◆ Work to do: Resume the description of the CH78 Mama Bear Chair, picking up after its last sentence.

+++ Source

CH78 Mama Bear Chair

by Hans J. Wegner
for  Carl Hansen & Søn

or Call to Order

The CH78 Lounge Chair by Hans J. Wegner, affec­tion­ately known as the Mama Bear Chair, was initially intro­duced in 1954. The extended lounge chair was crafted as an anti­dote to the heavier lounge chairs of the time. The Mama Bear chair is defined by a series of soft, invit­ing curves offer­ing up a warm embrace. 

To cele­brate the coming of Spring, Carl Hansen & Søn rein­tro­duces the iconic design in sump­tu­ous butter­cream uphol­stery. Halling­dal 100 is a luxu­ri­ous, soft white wool-blend fabric with a rich texture and supreme dura­bil­ity. Set against shape-defin­ing legs and armrests in solid FSC™-certified wood, it beau­ti­fully comple­ments the support­ive, sculp­tural curves of the chair and works in any space.

++++++
+++ Data

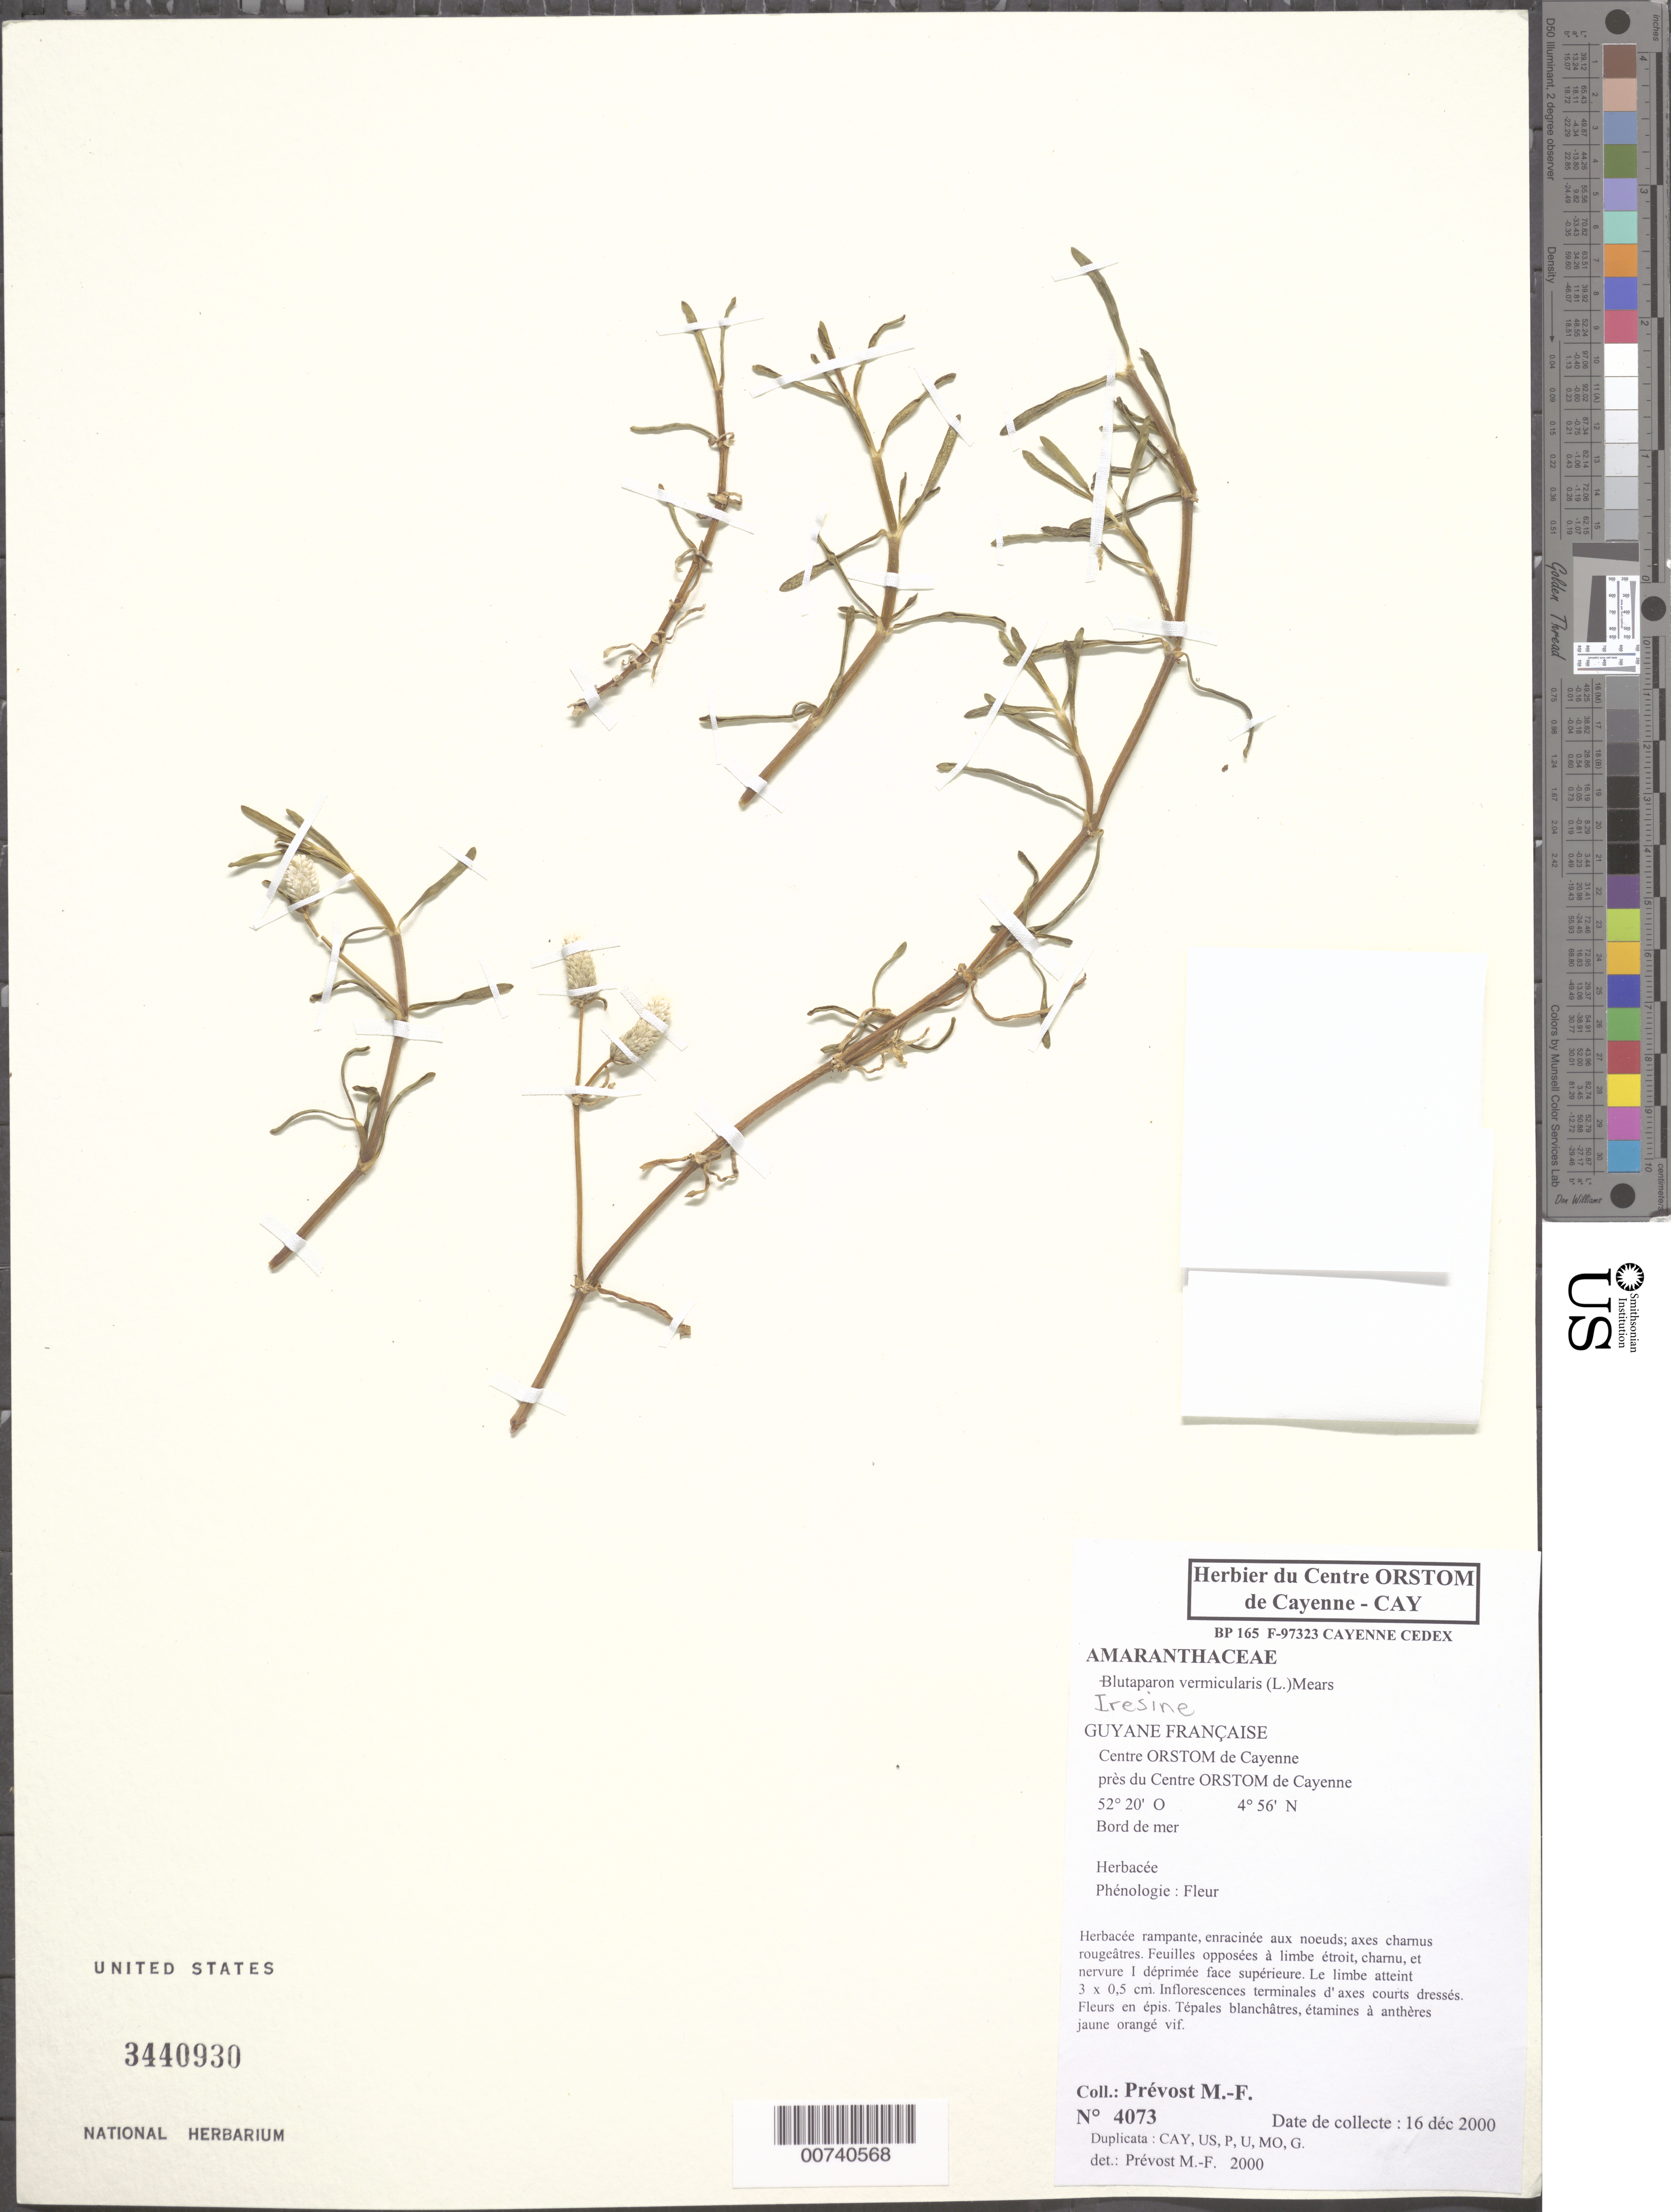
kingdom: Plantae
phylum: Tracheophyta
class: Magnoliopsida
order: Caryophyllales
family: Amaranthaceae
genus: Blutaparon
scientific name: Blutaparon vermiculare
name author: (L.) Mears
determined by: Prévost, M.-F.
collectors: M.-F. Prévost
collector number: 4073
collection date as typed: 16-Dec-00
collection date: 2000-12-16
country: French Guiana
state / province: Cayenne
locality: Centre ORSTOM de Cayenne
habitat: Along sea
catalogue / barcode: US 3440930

++++++
+++ Data

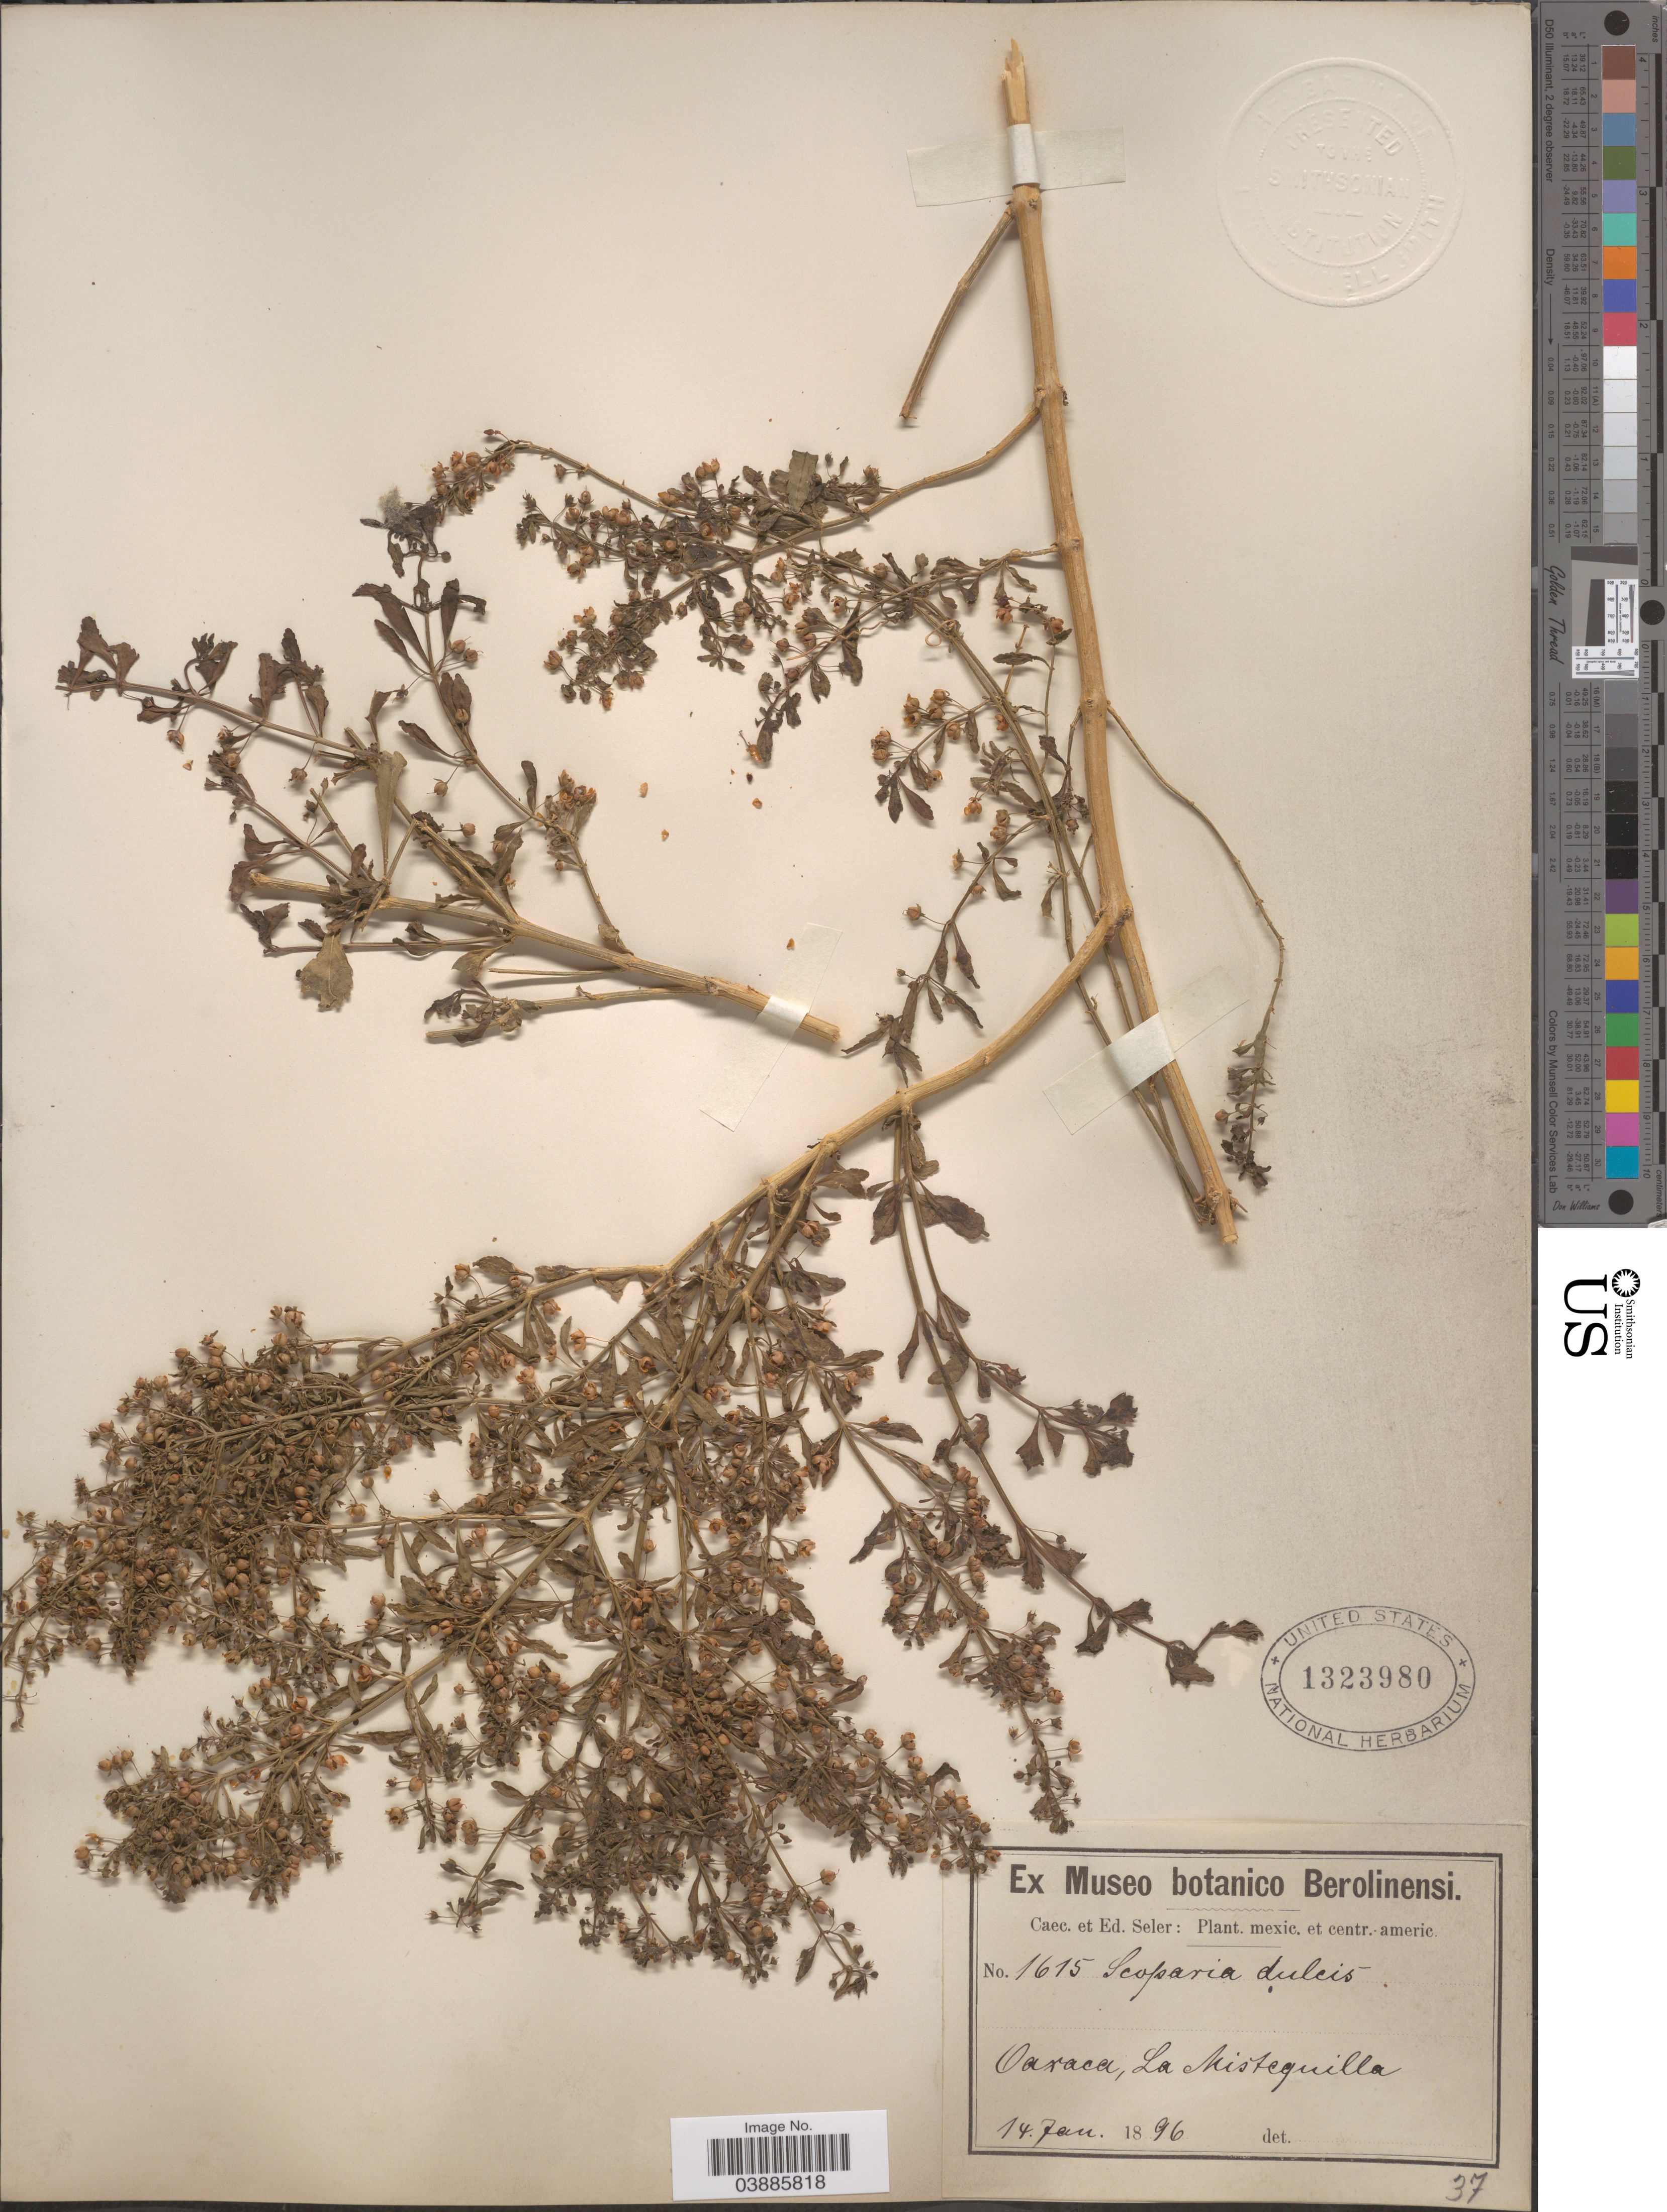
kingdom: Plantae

++++++

◆ Exercise answer:
The CH78 Lounge Chair in Halling­dal 100 may be paired with either white-oiled oak or oiled walnut wood.


Hans J. Wegner

Denmark (1914–2007)

If Danish modernism is best known and beloved for the use of traditional techniques to emphasize materiality—graceful curves honoring the grain of fine walnut, for example—that’s thanks in large part to Hans J. Wegner. Born in southern Denmark, at 14 Wegner began an apprenticeship with Danish master cabinetmaker H. F. Stahlberg, where he honed a preternatural talent and learned skills he’d bring to bear throughout a career lasting some eighty years and full of design masterpieces.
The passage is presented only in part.